Box coordinate transitions:

=== Section Start ===

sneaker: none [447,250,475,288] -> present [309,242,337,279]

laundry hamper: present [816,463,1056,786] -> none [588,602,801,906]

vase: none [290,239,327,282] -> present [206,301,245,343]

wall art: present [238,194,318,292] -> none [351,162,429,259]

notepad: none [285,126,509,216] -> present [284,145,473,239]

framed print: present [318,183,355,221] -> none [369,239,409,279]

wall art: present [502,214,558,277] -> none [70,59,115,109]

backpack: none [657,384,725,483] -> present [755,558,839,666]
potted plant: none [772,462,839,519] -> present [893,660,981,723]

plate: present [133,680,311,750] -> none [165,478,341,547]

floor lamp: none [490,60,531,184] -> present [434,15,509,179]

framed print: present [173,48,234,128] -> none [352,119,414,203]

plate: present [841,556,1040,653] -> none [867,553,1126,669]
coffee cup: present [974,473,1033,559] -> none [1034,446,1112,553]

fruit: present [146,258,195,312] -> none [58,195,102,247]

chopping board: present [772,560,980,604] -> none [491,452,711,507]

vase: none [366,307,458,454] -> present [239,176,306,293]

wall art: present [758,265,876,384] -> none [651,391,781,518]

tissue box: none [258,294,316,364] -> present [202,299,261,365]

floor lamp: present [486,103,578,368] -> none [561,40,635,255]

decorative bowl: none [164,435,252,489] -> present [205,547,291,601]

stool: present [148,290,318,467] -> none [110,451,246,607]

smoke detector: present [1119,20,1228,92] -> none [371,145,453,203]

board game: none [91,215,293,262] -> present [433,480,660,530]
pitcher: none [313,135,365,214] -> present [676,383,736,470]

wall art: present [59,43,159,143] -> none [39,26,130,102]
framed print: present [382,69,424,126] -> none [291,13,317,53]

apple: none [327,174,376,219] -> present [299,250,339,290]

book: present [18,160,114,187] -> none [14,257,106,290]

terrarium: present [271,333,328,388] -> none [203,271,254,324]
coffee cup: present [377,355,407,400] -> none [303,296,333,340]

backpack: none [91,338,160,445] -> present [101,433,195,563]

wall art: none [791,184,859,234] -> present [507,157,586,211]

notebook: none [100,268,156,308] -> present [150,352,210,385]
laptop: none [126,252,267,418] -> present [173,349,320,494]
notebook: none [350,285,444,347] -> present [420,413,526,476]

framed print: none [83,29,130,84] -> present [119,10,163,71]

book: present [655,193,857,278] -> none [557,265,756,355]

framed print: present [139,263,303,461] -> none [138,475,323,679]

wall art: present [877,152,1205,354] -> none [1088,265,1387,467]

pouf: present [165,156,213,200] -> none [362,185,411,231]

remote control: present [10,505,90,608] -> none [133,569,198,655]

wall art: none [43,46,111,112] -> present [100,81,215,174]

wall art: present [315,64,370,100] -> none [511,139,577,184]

=== Section End ===

WHAT IS REQUIRED: Retype the entries exactly, including every line.

FINISHED TASK:
sneaker: none [447,250,475,288] -> present [309,242,337,279]

laundry hamper: present [816,463,1056,786] -> none [588,602,801,906]

vase: none [290,239,327,282] -> present [206,301,245,343]

wall art: present [238,194,318,292] -> none [351,162,429,259]

notepad: none [285,126,509,216] -> present [284,145,473,239]

framed print: present [318,183,355,221] -> none [369,239,409,279]

wall art: present [502,214,558,277] -> none [70,59,115,109]

backpack: none [657,384,725,483] -> present [755,558,839,666]
potted plant: none [772,462,839,519] -> present [893,660,981,723]

plate: present [133,680,311,750] -> none [165,478,341,547]

floor lamp: none [490,60,531,184] -> present [434,15,509,179]

framed print: present [173,48,234,128] -> none [352,119,414,203]

plate: present [841,556,1040,653] -> none [867,553,1126,669]
coffee cup: present [974,473,1033,559] -> none [1034,446,1112,553]

fruit: present [146,258,195,312] -> none [58,195,102,247]

chopping board: present [772,560,980,604] -> none [491,452,711,507]

vase: none [366,307,458,454] -> present [239,176,306,293]

wall art: present [758,265,876,384] -> none [651,391,781,518]

tissue box: none [258,294,316,364] -> present [202,299,261,365]

floor lamp: present [486,103,578,368] -> none [561,40,635,255]

decorative bowl: none [164,435,252,489] -> present [205,547,291,601]

stool: present [148,290,318,467] -> none [110,451,246,607]

smoke detector: present [1119,20,1228,92] -> none [371,145,453,203]

board game: none [91,215,293,262] -> present [433,480,660,530]
pitcher: none [313,135,365,214] -> present [676,383,736,470]

wall art: present [59,43,159,143] -> none [39,26,130,102]
framed print: present [382,69,424,126] -> none [291,13,317,53]

apple: none [327,174,376,219] -> present [299,250,339,290]

book: present [18,160,114,187] -> none [14,257,106,290]

terrarium: present [271,333,328,388] -> none [203,271,254,324]
coffee cup: present [377,355,407,400] -> none [303,296,333,340]

backpack: none [91,338,160,445] -> present [101,433,195,563]

wall art: none [791,184,859,234] -> present [507,157,586,211]

notebook: none [100,268,156,308] -> present [150,352,210,385]
laptop: none [126,252,267,418] -> present [173,349,320,494]
notebook: none [350,285,444,347] -> present [420,413,526,476]

framed print: none [83,29,130,84] -> present [119,10,163,71]

book: present [655,193,857,278] -> none [557,265,756,355]

framed print: present [139,263,303,461] -> none [138,475,323,679]

wall art: present [877,152,1205,354] -> none [1088,265,1387,467]

pouf: present [165,156,213,200] -> none [362,185,411,231]

remote control: present [10,505,90,608] -> none [133,569,198,655]

wall art: none [43,46,111,112] -> present [100,81,215,174]

wall art: present [315,64,370,100] -> none [511,139,577,184]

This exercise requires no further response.